Chief Circuit Judge Mark Switalski was so pleased with the results that he signed a contract with Google in late December for more than 300 court workers, encompassing the Probate, Juvenile, Friend of the Court and District Court Probation agencies.

Another advancement in productivity at the Clerk's Office that should be ready by late March will allow people tapped for jury duty to fill out their juror questionnaire online. Those who have an obvious reason to be excused can handle the matter 24/7 on the website without making a trip to the courthouse.

Currently, the clerk's staff handles 80,000 juror questionnaires per year and Sabaugh no longer has the manpower to alphabetize them. If a judge requests a juror's documentation, the staff has to shuffle through stacks of documents to find it. The new software will process and store all the information from each summons.

The system carries a price tag of $143,000 and an annual cost of $108,000 beginning in 2012. But because the Jury Room staff has been cut in half — down to one full-time and one part-time worker — Sabaugh said the online services are needed to reduce paperwork and maintain efficiency.

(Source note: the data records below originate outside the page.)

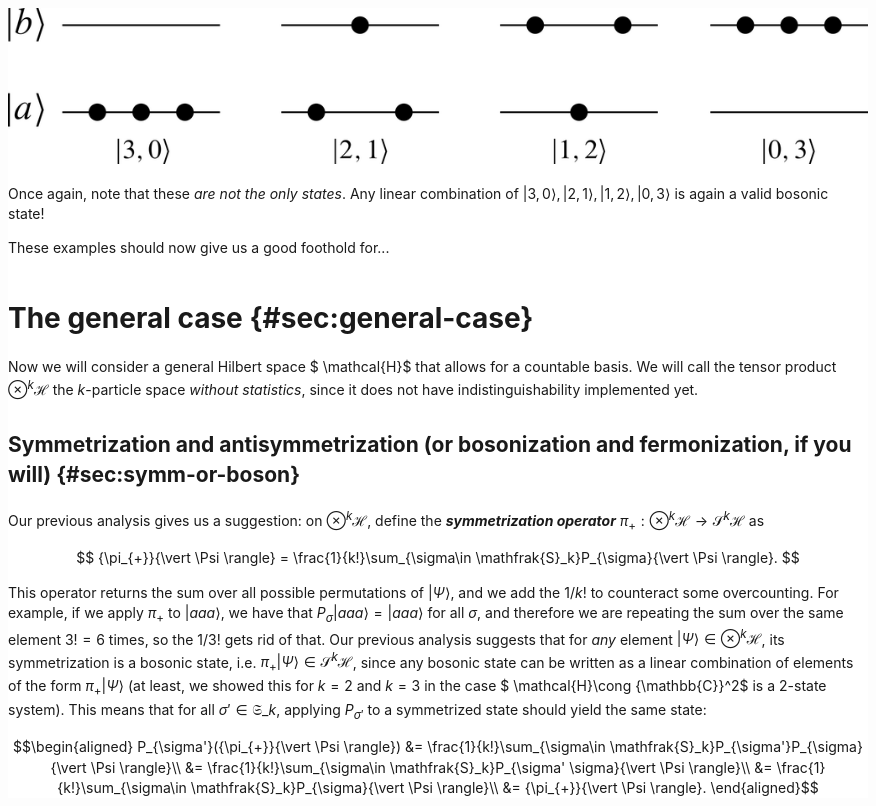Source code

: ![](/assets/posts/fock-2-state/3-state-boson.png)

Once again, note that these *are not the only states*. Any linear
combination of
${\vert 3,0 \rangle},{\vert 2,1 \rangle},{\vert 1,2 \rangle},{\vert 0,3 \rangle}$
is again a valid bosonic state!

These examples should now give us a good foothold for...

The general case {#sec:general-case}
================

Now we will consider a general Hilbert space $ \mathcal{H}$ that allows
for a countable basis. We will call the tensor product
$\otimes^{k} \mathcal{H}$ the $k$-particle space *without statistics*, since it does not have indistinguishability implemented yet.

Symmetrization and antisymmetrization (or bosonization and fermonization, if you will) {#sec:symm-or-boson}
--------------------------------------------------------------------------------------

Our previous analysis gives us a suggestion: on
$\otimes^k \mathcal{H}$, define the ***symmetrization operator***
${\pi_{+}}:\otimes^{k} \mathcal{H}\to  \mathcal{S}^k \mathcal{H}$ as

 $$ {\pi_{+}}{\vert \Psi \rangle} = \frac{1}{k!}\sum_{\sigma\in  \mathfrak{S}_k}P_{\sigma}{\vert \Psi \rangle}. $$

This operator returns the sum over all possible permutations of
${\vert \Psi \rangle}$, and we add the $1/k!$ to counteract some
overcounting. For example, if we apply $\pi_+$ to ${\vert aaa \rangle}$,
we have that $P_{\sigma}{\vert aaa \rangle}={\vert aaa \rangle}$ for all
$\sigma$, and therefore we are repeating the sum over the same element
$3!=6$ times, so the $1/3!$ gets rid of that. Our previous analysis
suggests that for *any* element
${\vert \Psi \rangle}\in \otimes^k \mathcal{H}$, its symmetrization is
a bosonic state, i.e.
$\pi_+{\vert \Psi \rangle}\in  \mathcal{S}^{k} \mathcal{H}$, since any
bosonic state can be written as a linear combination of elements of the
form $\pi_+{\vert \Psi \rangle}$ (at least, we showed this for $k=2$ and
$k=3$ in the case $ \mathcal{H}\cong {\mathbb{C}}^2$ is a $2$-state
system). This means that for all $\sigma'\in  \mathfrak{S}\_k$, applying
$P_{\sigma'}$ to a symmetrized state should yield the same state:


$$\begin{aligned}
    P_{\sigma'}({\pi_{+}}{\vert \Psi \rangle}) &= \frac{1}{k!}\sum_{\sigma\in  \mathfrak{S}_k}P_{\sigma'}P_{\sigma}{\vert \Psi \rangle}\\
    &= \frac{1}{k!}\sum_{\sigma\in  \mathfrak{S}_k}P_{\sigma' \sigma}{\vert \Psi \rangle}\\
    &= \frac{1}{k!}\sum_{\sigma\in  \mathfrak{S}_k}P_{\sigma}{\vert \Psi \rangle}\\
    &= {\pi_{+}}{\vert \Psi \rangle}.
  \end{aligned}$$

One final move toward the cutting edge was made by Sabaugh in recent weeks when she implemented a new type of permit for those who are licensed to carry a concealed weapon.

The new CCW licenses are similar to a driver license, each with a photo and signature that are saved in a digital database. According to Sabaugh, the licenses produced by this "IDentiphoto" technology are much harder to alter or duplicate.

Under the current system, workers print and prepare a paper license, attach a passport-style photo, and then laminate the finished product.

Because the Clerk's Office handled 8,000 CCW permits last year, the cumbersome manual process of preparing the paper licenses, not including other paperwork and overseeing gun board hearings, takes up manpower that equals several days per month for one worker.

The streamlined process has substantially reduced staff time and has been well-received by permit holders.

The change required $35,000 in start-up costs and requires $108,000 in annual expenses. Fees charged for the new permit photos will help defray the cost of this project and the online jury services.

In each case, the new technologies are financed through special spending accounts that are set aside for expenses at the courthouse, the Jury Room and related "special projects."

Sabaugh said the public is appreciative of her growing reliance on technology, such as the wireless Internet service in the Jury Room and the pagers that allow potential jurors to stroll or shop in downtown Mount Clemens while waiting to be summoned.

Last fall, Sabaugh began offering marriage license applications on her website. Already, half of all marriage licenses are now processed online.